Page text –
# New diesels?



## bimmerdiesel (Jul 9, 2010)

bayoucity said:


> Great news ! Turbo diesel is the future as roundel is bringing us another new diesel model > http://www.e90post.com/forums/showthread.php?t=451007
> 
> Please keep this away from that "French Canadian" ! :bigpimp:


wow 0-60 in 4.8secs and 78mpg. amazing.


----------



## mecodoug (Nov 30, 2007)

Cool but.... don't hold your breath!


----------



## d geek (Nov 26, 2008)

Remarks from Jim O'Donnell at the Washington D.C. Auto Show this past week:


> ...Here's another area where we maintain ***8211; and perhaps even enhance the joy of a BMW while still improving efficiency. The BMW X5 enjoyed a 27 percent increase in sales in 2010. But, our X5 Advanced Diesel model sales were up 73 percent! Every one of these vehicles improved fuel efficiency on average more than twenty percent and provided better CO2 performance as well. In fact, nearly one in four X5s sold in 2010 were diesels. Sales of our 335d sedan were up 130 percent over 2009 and you'll see more BMW Advanced Diesel models from us in the future....


link

the question is which ones and when. Has anyone heard any specifics lately?


----------



## DC-IT (Sep 27, 2009)

bayoucity said:


> Anyone here has any opinion on E350 Bluetec?


I've test driven it twice and may get one if the 535d does not make it to NA by this Summer/Fall.

However the E350 BT is a totally different vehicle than the 335d or the 535d both of which far out performs the E.
My 335d drives like a rocket while the E is more stately and takes it's time to get up to speed.
But once it's up to highway cruising speed the 400 lb-ft torque makes overtaking a breeze.

IMO, the E is ideal for a more relaxed cruising on the highways and you will not likely toss it around like you can with the 335d.

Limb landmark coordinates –
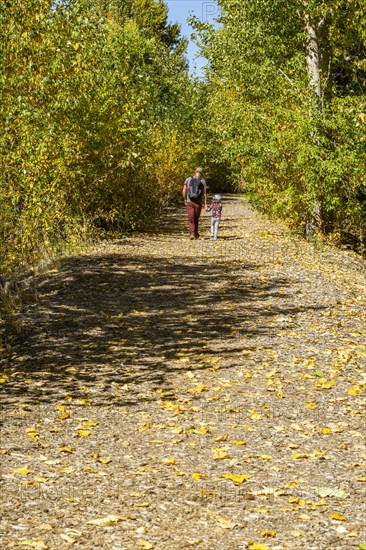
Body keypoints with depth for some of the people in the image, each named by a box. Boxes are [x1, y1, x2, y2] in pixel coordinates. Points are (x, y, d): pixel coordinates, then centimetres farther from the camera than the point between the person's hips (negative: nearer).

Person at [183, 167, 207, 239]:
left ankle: (192, 233, -14)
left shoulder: (188, 179, 1)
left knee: (191, 219, 1)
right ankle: (195, 233, 27)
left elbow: (184, 191, 3)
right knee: (196, 219, 16)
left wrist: (185, 199, 18)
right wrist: (205, 204, -4)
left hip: (189, 202, 0)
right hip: (198, 203, 0)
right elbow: (204, 194, -6)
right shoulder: (203, 181, -3)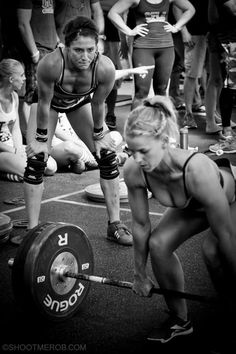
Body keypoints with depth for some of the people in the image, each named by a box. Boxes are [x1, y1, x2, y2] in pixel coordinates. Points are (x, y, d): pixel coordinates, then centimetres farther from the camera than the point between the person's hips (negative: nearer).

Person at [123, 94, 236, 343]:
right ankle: (180, 321, 6)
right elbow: (140, 225, -12)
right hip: (194, 204, 5)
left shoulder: (197, 171, -44)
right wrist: (140, 275, -2)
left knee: (213, 250, -30)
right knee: (158, 244, -15)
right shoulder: (133, 171, -29)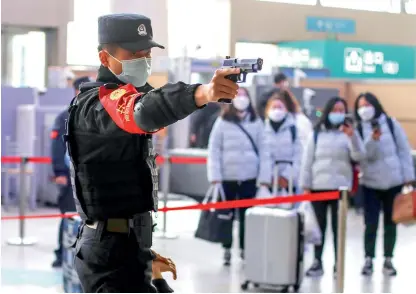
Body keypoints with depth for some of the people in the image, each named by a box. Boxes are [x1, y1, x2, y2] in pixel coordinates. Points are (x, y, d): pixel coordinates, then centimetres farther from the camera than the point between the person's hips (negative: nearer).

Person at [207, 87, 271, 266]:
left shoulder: (256, 122, 3)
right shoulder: (223, 122, 0)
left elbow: (263, 150, 2)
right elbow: (214, 149, -2)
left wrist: (264, 176, -5)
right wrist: (214, 175, -10)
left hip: (249, 177, 1)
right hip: (227, 177, 0)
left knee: (247, 215, 7)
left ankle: (245, 249, 18)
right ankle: (227, 249, 20)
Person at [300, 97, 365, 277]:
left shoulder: (349, 132, 4)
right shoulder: (317, 134, 7)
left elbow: (358, 156, -9)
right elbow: (307, 161, 6)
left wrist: (352, 136, -23)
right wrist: (306, 185, 1)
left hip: (340, 187, -1)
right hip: (318, 187, 1)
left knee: (338, 226, 3)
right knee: (319, 226, 6)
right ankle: (317, 263, 12)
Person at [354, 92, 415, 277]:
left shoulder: (391, 124, -1)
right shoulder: (359, 129, 2)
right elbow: (362, 155, -11)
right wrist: (373, 139, -27)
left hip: (394, 182, 0)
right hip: (370, 183, 0)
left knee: (390, 222, 8)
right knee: (371, 223, -2)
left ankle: (388, 260, 18)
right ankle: (368, 260, 10)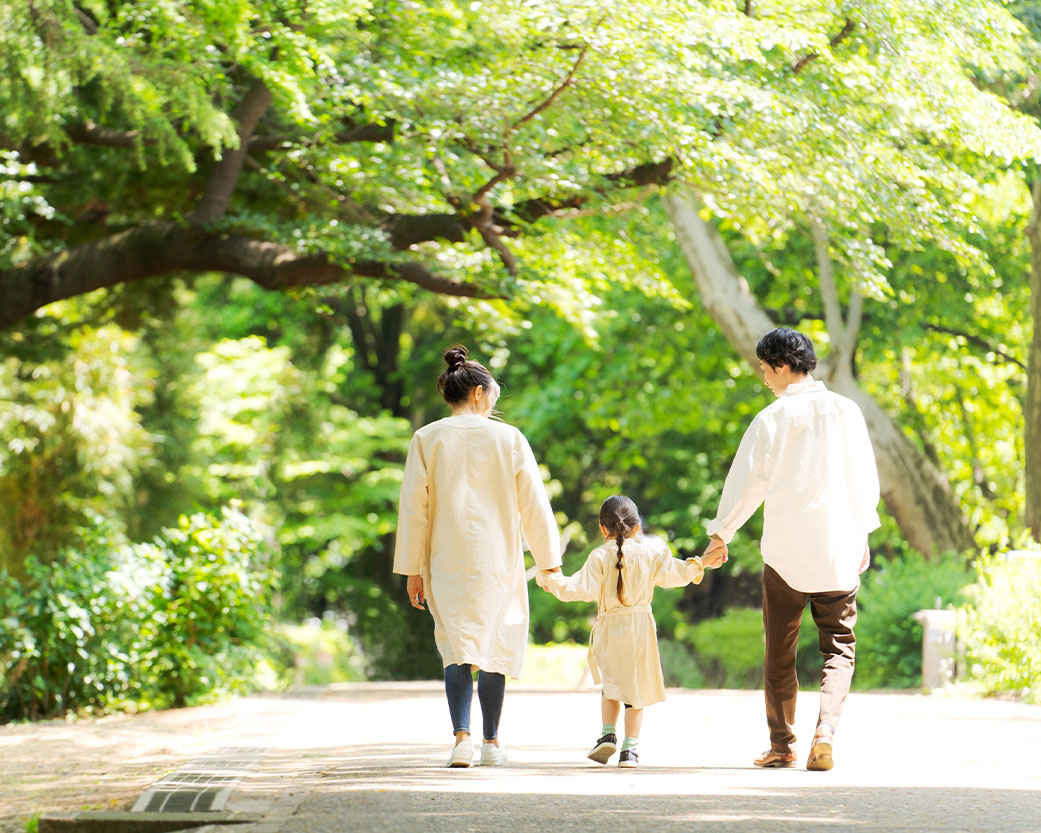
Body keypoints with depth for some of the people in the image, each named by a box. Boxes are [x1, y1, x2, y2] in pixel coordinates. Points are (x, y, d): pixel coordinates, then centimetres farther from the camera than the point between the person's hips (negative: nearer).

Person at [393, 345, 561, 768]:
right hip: (497, 560, 0)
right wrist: (549, 561, 10)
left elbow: (413, 507, -1)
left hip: (446, 563, 0)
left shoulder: (427, 439, -1)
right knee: (494, 645, 12)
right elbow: (534, 503, 2)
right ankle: (491, 741, 17)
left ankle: (462, 735, -14)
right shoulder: (509, 438, -2)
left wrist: (412, 568, 4)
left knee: (456, 648, 5)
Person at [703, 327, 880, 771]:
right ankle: (826, 728, -15)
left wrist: (721, 532, 11)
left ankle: (782, 745, 15)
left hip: (786, 551, -2)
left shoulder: (773, 418, -7)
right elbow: (865, 479, 7)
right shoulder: (846, 411, 2)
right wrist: (862, 535, 19)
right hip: (838, 551, 2)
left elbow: (748, 481, -1)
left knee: (780, 651, 10)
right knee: (839, 646, 7)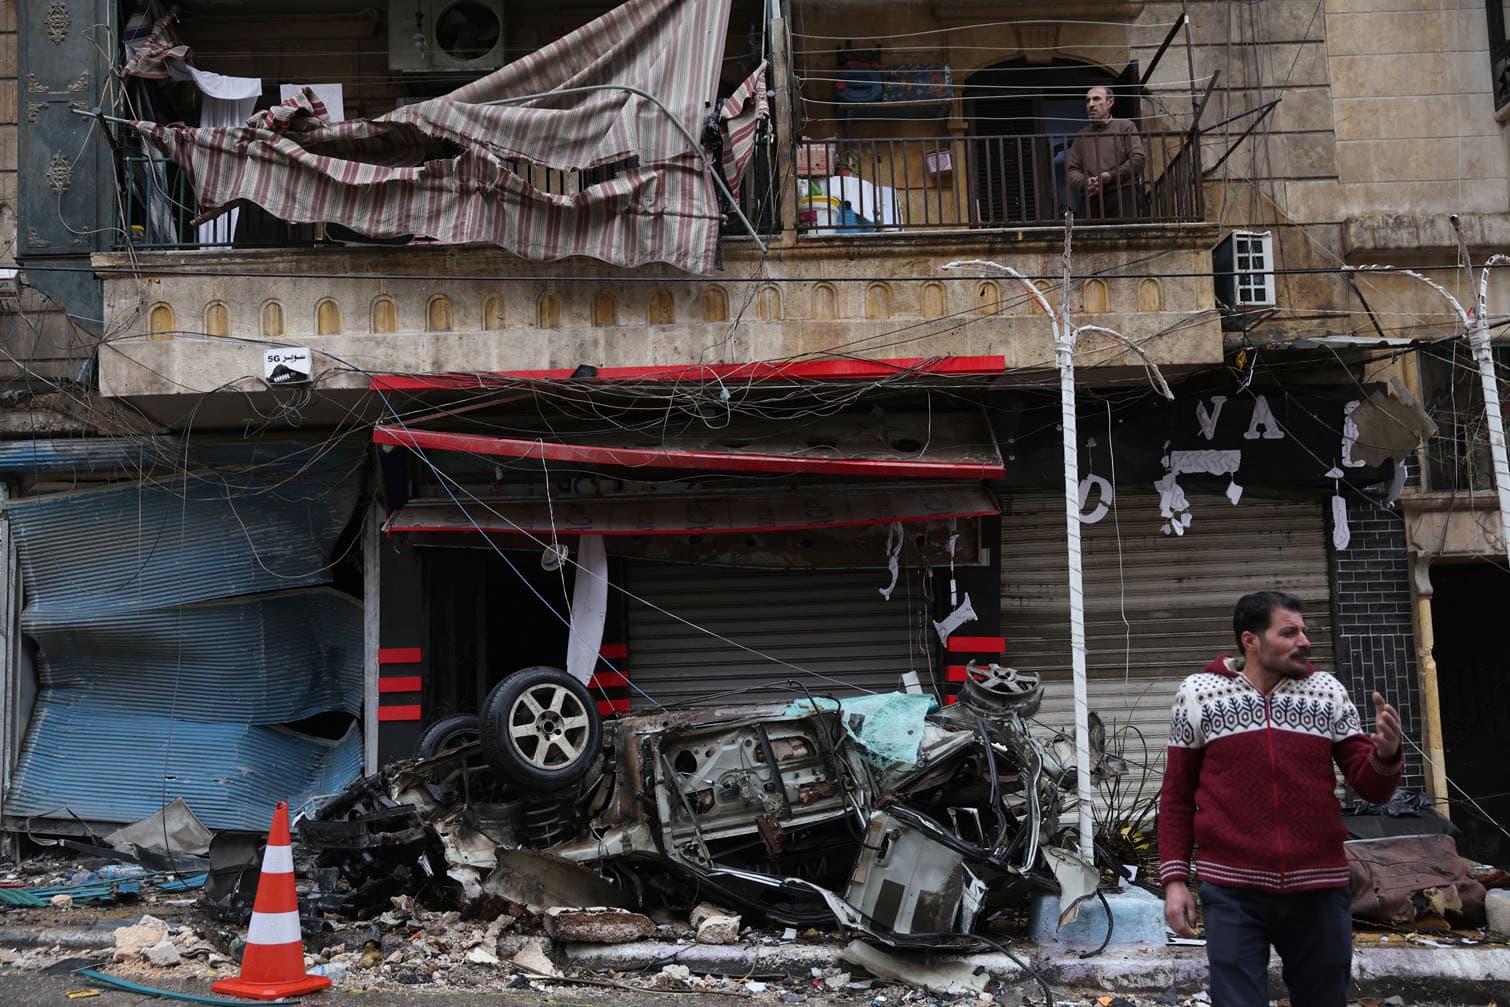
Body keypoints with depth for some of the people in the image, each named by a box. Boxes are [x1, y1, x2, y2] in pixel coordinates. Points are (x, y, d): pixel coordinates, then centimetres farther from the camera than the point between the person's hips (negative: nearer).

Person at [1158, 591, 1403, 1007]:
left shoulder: (1327, 692, 5)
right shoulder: (1197, 694, 0)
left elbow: (1372, 788, 4)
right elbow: (1177, 796, 5)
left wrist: (1386, 754, -18)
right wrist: (1175, 880, 0)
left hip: (1319, 890, 3)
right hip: (1232, 892, -2)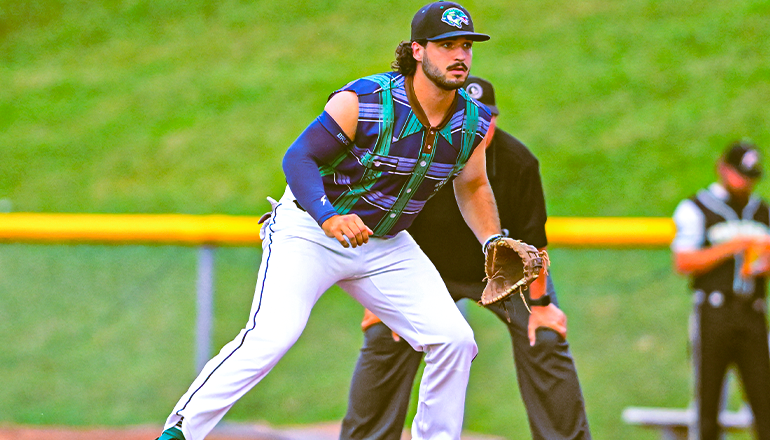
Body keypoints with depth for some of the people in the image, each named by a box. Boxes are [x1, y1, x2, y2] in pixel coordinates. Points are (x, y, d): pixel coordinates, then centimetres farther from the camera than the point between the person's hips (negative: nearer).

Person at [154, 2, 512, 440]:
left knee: (455, 340, -4)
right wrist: (327, 217, -39)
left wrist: (495, 241, -1)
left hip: (387, 247, 6)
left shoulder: (474, 121, -4)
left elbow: (472, 186, 15)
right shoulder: (364, 101, -22)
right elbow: (298, 157, -23)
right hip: (309, 232, -6)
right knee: (272, 336, -25)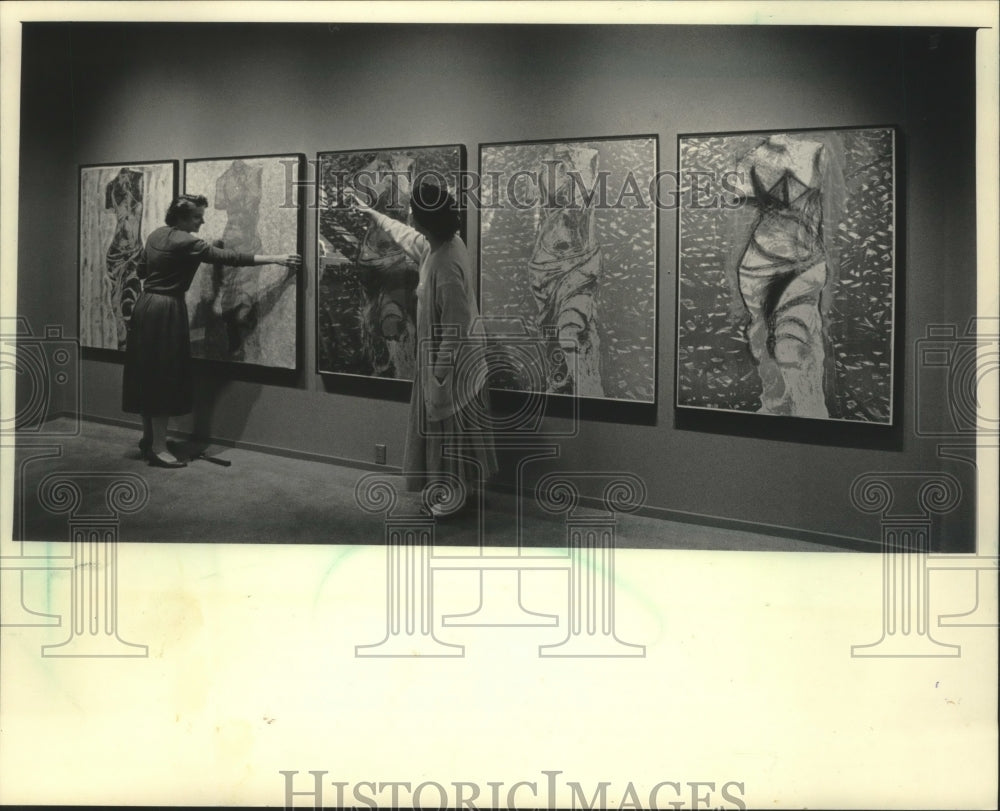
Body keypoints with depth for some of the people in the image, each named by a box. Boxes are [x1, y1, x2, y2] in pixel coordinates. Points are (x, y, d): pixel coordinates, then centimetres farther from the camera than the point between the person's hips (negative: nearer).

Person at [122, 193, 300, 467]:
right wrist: (276, 259, -19)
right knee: (163, 377, -4)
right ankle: (158, 449, -1)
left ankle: (148, 437, 26)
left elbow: (142, 271, 19)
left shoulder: (156, 235, 9)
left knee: (148, 376, 15)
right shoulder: (185, 242, -17)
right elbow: (228, 258, -20)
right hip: (166, 311, -9)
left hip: (146, 306, 9)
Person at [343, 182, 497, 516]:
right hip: (442, 356, 9)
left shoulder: (446, 266, -30)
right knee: (445, 429, 21)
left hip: (450, 362, -9)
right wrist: (368, 210, 29)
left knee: (451, 429, 6)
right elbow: (406, 236, 21)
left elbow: (455, 328, -27)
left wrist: (439, 375, -20)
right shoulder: (439, 244, -2)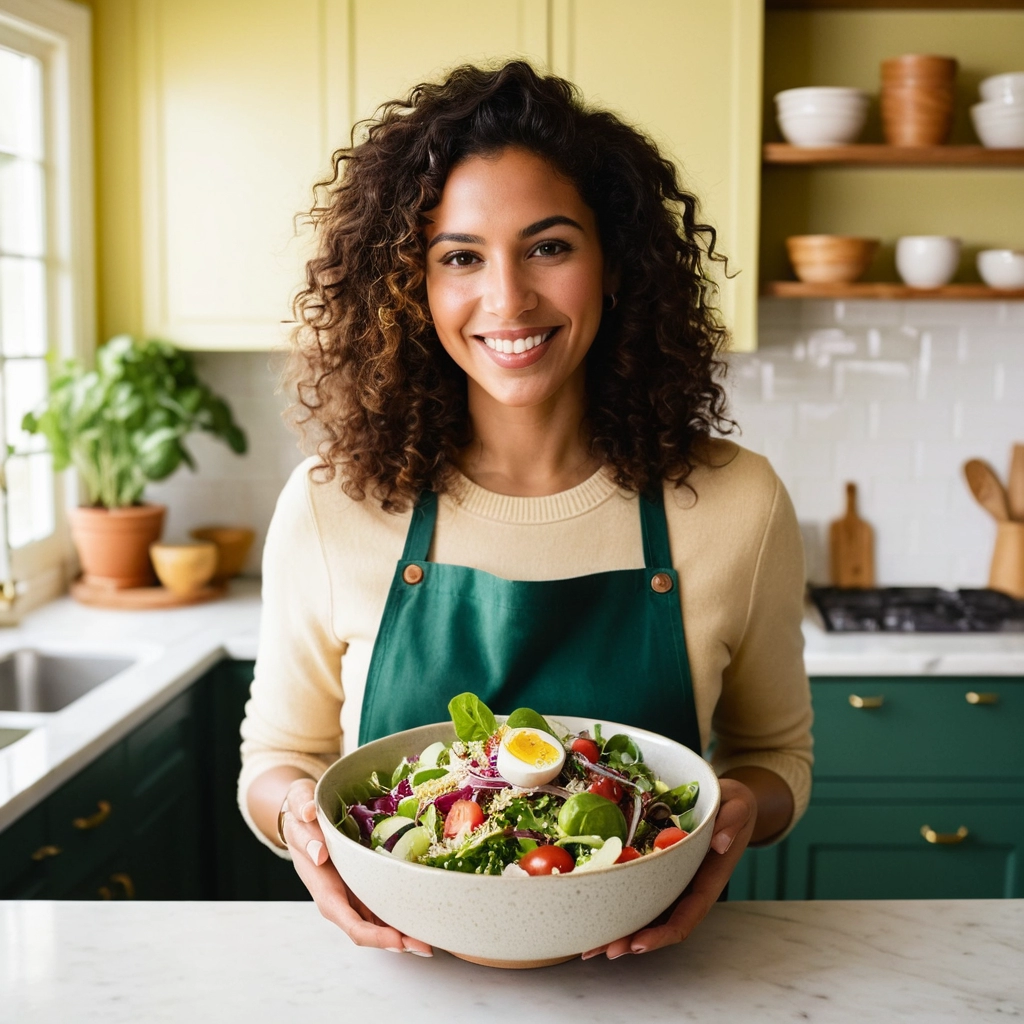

Work task – In the forum thread, by how much did sales of the 335d sedan rise over 2009?

The answer – 130 percent